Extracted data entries

-------------------------

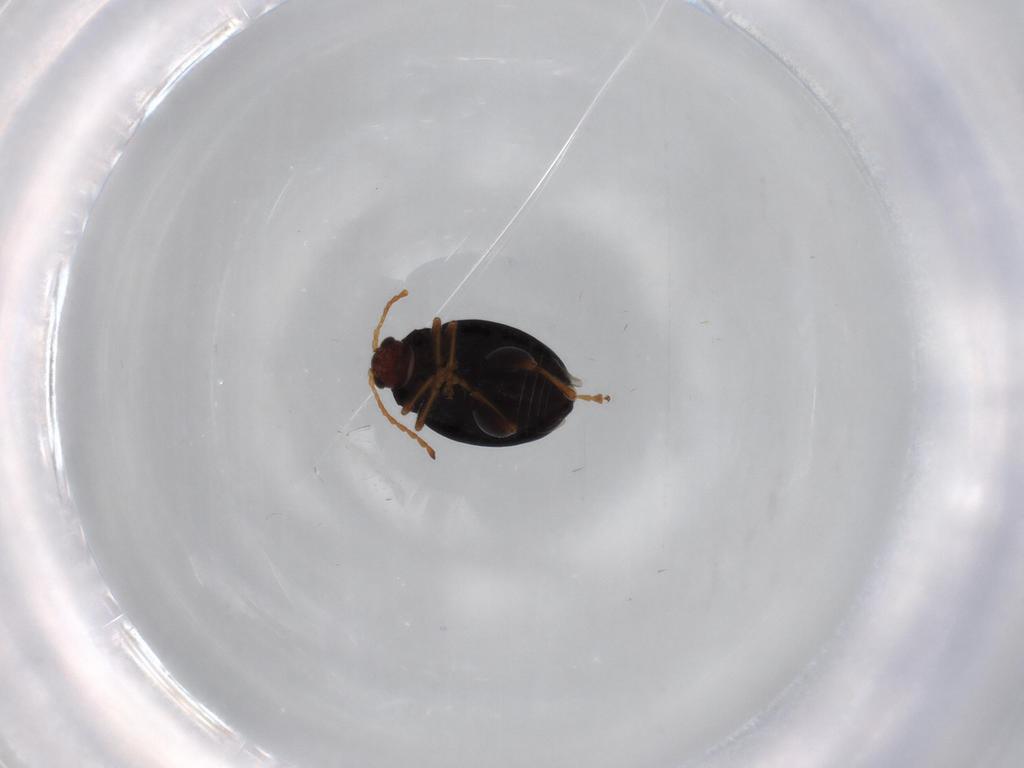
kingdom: Animalia
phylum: Arthropoda
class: Insecta
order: Coleoptera
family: Chrysomelidae
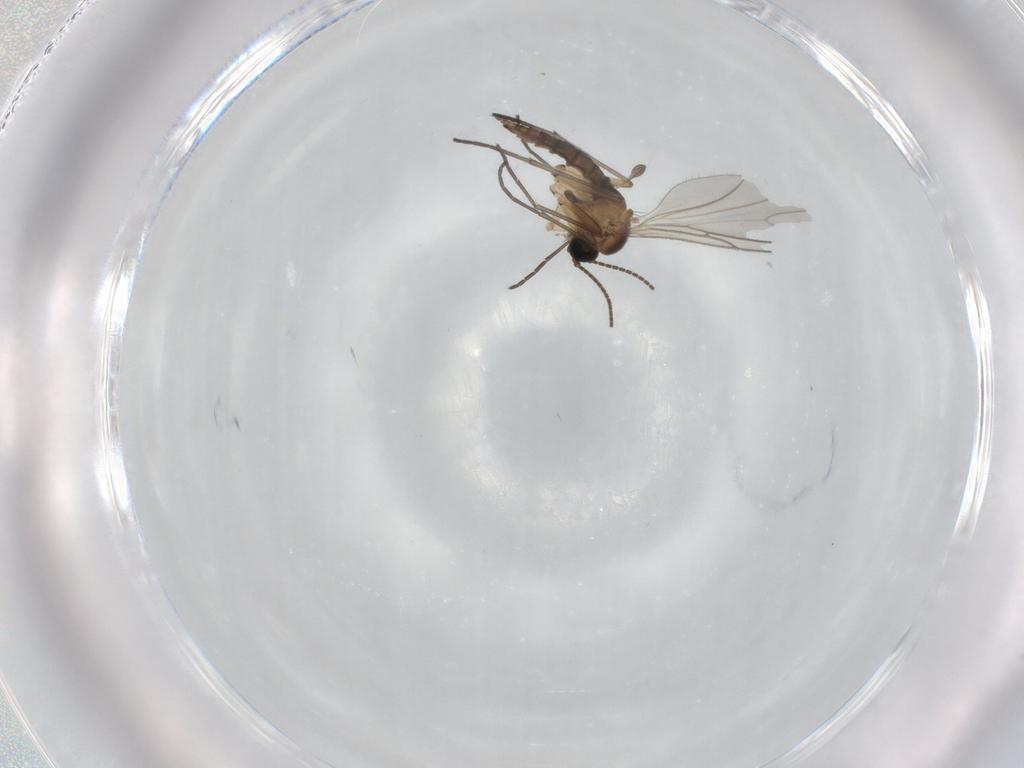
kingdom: Animalia
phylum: Arthropoda
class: Insecta
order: Diptera
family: Sciaridae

-------------------------

● EXERCISE INSTRUCTIONS: Rewrite the rows with each "phylum" changed to "division" and nothing else altered, leaving out the pictures.

● OUTPUT OF THE TASK:
kingdom: Animalia
division: Arthropoda
class: Insecta
order: Coleoptera
family: Chrysomelidae
kingdom: Animalia
division: Arthropoda
class: Insecta
order: Diptera
family: Sciaridae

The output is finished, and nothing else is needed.